CN, natural compound found in plants and animals, most commonly inputs the
marine waters via the commercial fishing (McClintock and Baker,
2001). The findings were slightly similar to the study obtained by Guven
et al. (2001) and Dzombak et al. (2006).
During next 25 years, world population expected to exceed 7 billion people
by the turn off the century and the coastal population anticipated doubling.
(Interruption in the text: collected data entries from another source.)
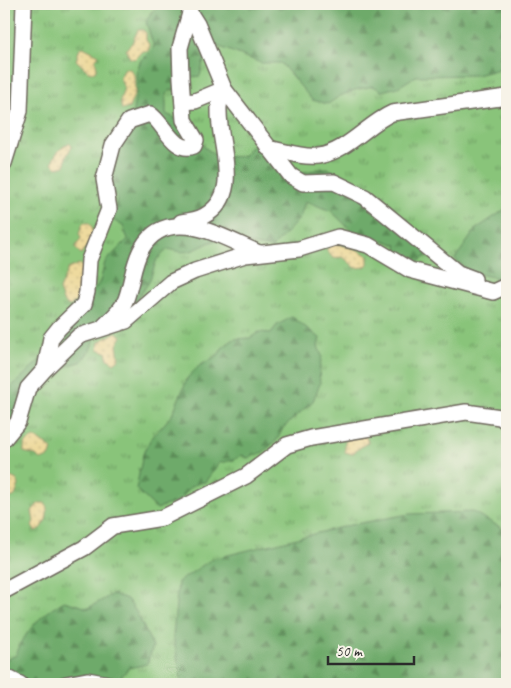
<svg xmlns="http://www.w3.org/2000/svg" width="511" height="688" viewBox="0 0 511 688" font-family="Caveat,sans-serif">
  <style>
    .grass { fill: url(#grass-tufts); stroke: #5a7852 }
    .forest { fill: url(#forest-firs); stroke: #4c6a4a }
    .sand { fill: url(#sand-dots); stroke: #8c8264 }
    .lines { fill: none; stroke-linecap: round; stroke-linejoin: round }
    .minor-casing { stroke: #706a5f; stroke-width: 18 }
    .minor { stroke: #fff; stroke-width: 15 }
  </style>
  <defs>
    <pattern id="grass-tufts" width="24" height="20" patternUnits="userSpaceOnUse" patternTransform="scale(1.25)"><rect width="24" height="20" fill="#89c47a"/><path d="M3 7l-1-3M5 7V3M7 7l1-3M15 17l-1-3M17 17v-4M19 17l1-3" fill="none" stroke="#709f64"/></pattern>
    <pattern id="forest-firs" width="22" height="20" patternUnits="userSpaceOnUse" patternTransform="scale(1.25)"><rect width="22" height="20" fill="#6eaa6a"/><path d="M5 1l3.5 6h-7zM16 11l3.5 6h-7z" fill="#5b8b57"/></pattern>
    <pattern id="sand-dots" width="8" height="8" patternUnits="userSpaceOnUse" patternTransform="scale(1.25)"><rect width="8" height="8" fill="#eeda9e"/><path d="M2 2h.1M6 6h.1" fill="none" stroke="#cb8" stroke-width="1.8" stroke-linecap="round"/></pattern>
  </defs>
  <rect width="100%" height="100%" fill="#f7f3e8"/>
  <filter id="ink" filterUnits="userSpaceOnUse"><feTurbulence type="fractalNoise" baseFrequency=".02" numOctaves="2"/><feDisplacementMap in="SourceGraphic" scale="10" xChannelSelector="R" yChannelSelector="G"/><feConvolveMatrix kernelMatrix="1 2 1 2 8 2 1 2 1" color-interpolation-filters="sRGB"/></filter>
  <filter id="wash" filterUnits="userSpaceOnUse"><feTurbulence type="fractalNoise" baseFrequency=".0096" numOctaves="4" result="noise"/><feDisplacementMap in="SourceGraphic" scale="20" xChannelSelector="R" yChannelSelector="G"/><feGaussianBlur stdDeviation="1.12" result="paint"/><feColorMatrix in="noise" values="0 0 0 0 0 0 0 0 0 0 0 0 0 0 0 0 0 1.4 0 .05"/><feComposite in="paint" operator="in"/></filter>
  <g filter="url(#wash)">
    <rect width="100%" height="100%" fill="#efe0c0"/>
    <!-- grass -->
    <rect class="grass" x="4" y="4" width="503" height="680"/>
    <!-- forest -->
    <g class="forest">
      <path d="M153,4h354v63l-30,8 -61,1 -18,11 -16,4 -9,-5 -18,4 -15,6 -12,8 -16,-4 -31,-37h-20l-46,-18 -12,18 -3,13 -8,1 -5,-5 -10,18h-6l-5,4v20c35,13 28,48 78,42l7,-10 17,6 30,21 29,-5 27,12 17,16 11,1 9,7 16,22 27,16 -9,15 -11,8 -16,-10 -1,-10 -22,-8 -9,2 -11,-5 -24,-23 -26,-10 -5,17 -28,30c-10,-1 -47,-10 -55,-8 -21,6 -23,17 -49,9l-11,10 -8,23 -22,32 -31,21 -6,15 -9,12c-41,8 -58,49 -77,83v-45l5,-11 34,-32 57,-75 5,-20 23,-23 -5,-13 -10,-6 4,-23 -7,-10 9,-41 11,-20 8,-43 -1,-13 4,-10 13,-13 -8,-25 5,-10 6,-4z"/>
      <path d="M507,208v72l-38,-8 -14,-13 21,-30z"/>
      <path d="M292,317l28,21 -2,8 4,10 -3,14 1,14 -7,17 -30,27 -6,12 -14,12 -15,6 -6,-3 -8,5 -15,3 -14,19c-24,4 -16,14 -29,20 -6,3 -12,3 -19,7l-21,-20 7,-35 7,-14 22,-25 16,-38 11,-11 19,-11 5,-8 11,-8 16,-1 9,-6 12,1 6,-8z"/>
      <path d="M473,512l34,19v153l-325,-1 -9,-47 5,-54 34,-23 138,-34 59,-11z"/>
      <path d="M113,594l14,5 10,14 16,34 -6,17 -18,4 -12,13 -10,3h-99l-4,-23 12,-6c10,-26 24,-39 48,-54l24,7z"/>
    </g>
    <!-- sand -->
    <g class="sand">
      <path d="M138,30h5l3,3v7l4,6 -2,5h-6l-7,8 -5,-1 -4,-9 6,-6z"/>
      <path d="M83,47l16,8 -4,5 2,8 -3,4 -6,-1 -12,-11 4,-12z"/>
      <path d="M125,68l5,1 4,6 1,17 -6,16 -7,2 -2,-9 4,-13 -4,-10z"/>
      <path d="M69,143l3,3 -6,11 -1,9 -8,2 -5,-5c3,-9 8,-15 17,-20z"/>
      <path d="M83,223h6l3,4 1,11 -12,16 -6,-6 6,-10 -2,-4z"/>
      <path d="M334,243l24,7 10,6v8l-3,3 -9,1 -13,-11 -10,1 -6,-7v-3z"/>
      <path d="M79,264l4,3c2,16 1,30 -13,39l-6,-3 -5,-13 9,-21z"/>
      <path d="M116,332l6,4 -5,9 2,14 -5,4 -6,-4 -2,-7 -8,-3 1,-7z"/>
      <path d="M366,436l2,6c-5,4 -11,7 -16,12l-7,-2v-10l3,-3z"/>
      <path d="M36,438l16,11 -2,7 -9,4 -5,-5 -12,-3c-1,-8 4,-13 12,-14z"/>
      <path d="M8,476l9,4 2,5 -4,11 -5,2 -6,-2v-19z"/>
      <path d="M39,503h6c5,9 1,25 -10,28l-3,-5 2,-5 -2,-10z"/>
    </g>
  </g>
  <g filter="url(#ink)">
    <g class="lines">
      <!-- minor casing -->
      <g class="minor-casing">
        <g id="minor">
          <path d="M190,13l7,11 27,65 67,87 12,7 31,-1 31,15 93,76 16,6"/>
          <path d="M183,102l12,-1 29,-12"/>
          <path d="M268,148c16,3 34,10 50,8 29,-4 49,-32 74,-43l115,-16"/>
          <path d="M4,163l16,-52 4,-107"/>
          <path d="M181,222c7,-1 16,-2 23,-6 39,-21 15,-69 15,-104 -1,-8 2,-15 5,-23"/>
          <path d="M104,326c8,-8 18,-16 22,-27 6,-16 7,-36 16,-51 26,-45 82,-10 117,5"/>
          <path d="M46,368l33,-32 47,-15 45,-39 24,-11 50,-16 54,-6 39,-12 30,8 42,25 83,22 13,-6"/>
          <path d="M4,439l14,-17 10,-34 17,-19 6,-31 8,-10 25,-24 3,-12 2,-32 20,-51 -5,-30 9,-34 16,-24 21,-7c14,9 24,40 44,32l2,-6 -12,-20 -3,-42 -1,-30 10,-35"/>
          <path d="M4,591l80,-43 29,-22 49,-8 84,-42 41,-31 24,-7 155,-26 34,5 7,5"/>
          <path d="M4,676l16,8"/>
          <path d="M66,684l21,-4 22,4"/>
        </g>
      </g>
      <!-- minor -->
      <use href="#minor" class="minor"/>
    </g>
  </g>
  <!-- margin -->
  <rect width="511" height="688" fill="none" stroke="#f7f3e8" stroke-width="20"/>
  <!-- scale -->
  <path d="M328 656v8h86v-8" fill="none" stroke="#2b2b2b" stroke-width="2.5"/>
  <text x="336" y="656" font-size="15" fill="#2b2b2b" stroke="#f7f3e8" stroke-width="4" paint-order="stroke">50 m</text>
</svg>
Therefore, marine pollution problems must be effectively addressed at local,
national and international levels in order to avert further habitat and ecological
destruction. In conclusion, it is necessary cleaning of waste waters by infiltration
of effluent from sewage treatment plants, controlling industrial factors and
maintaining water quality controls because aquatic organisms (especially fish
and mussels) accumulate heavy metals in their tissues or organs in higher quantities.
This affects all ecosystems and human health by directly and indirectly as in
food chain (Yaymtas et al., 2007). This study
is a first in Dardanelles and Thracian Sea that the results supply valuable
information about the microbiological and physico-chemical of coastal bathing
water quality. Also the results may help as background reference concentrations
in evaluating the water quality for next studies.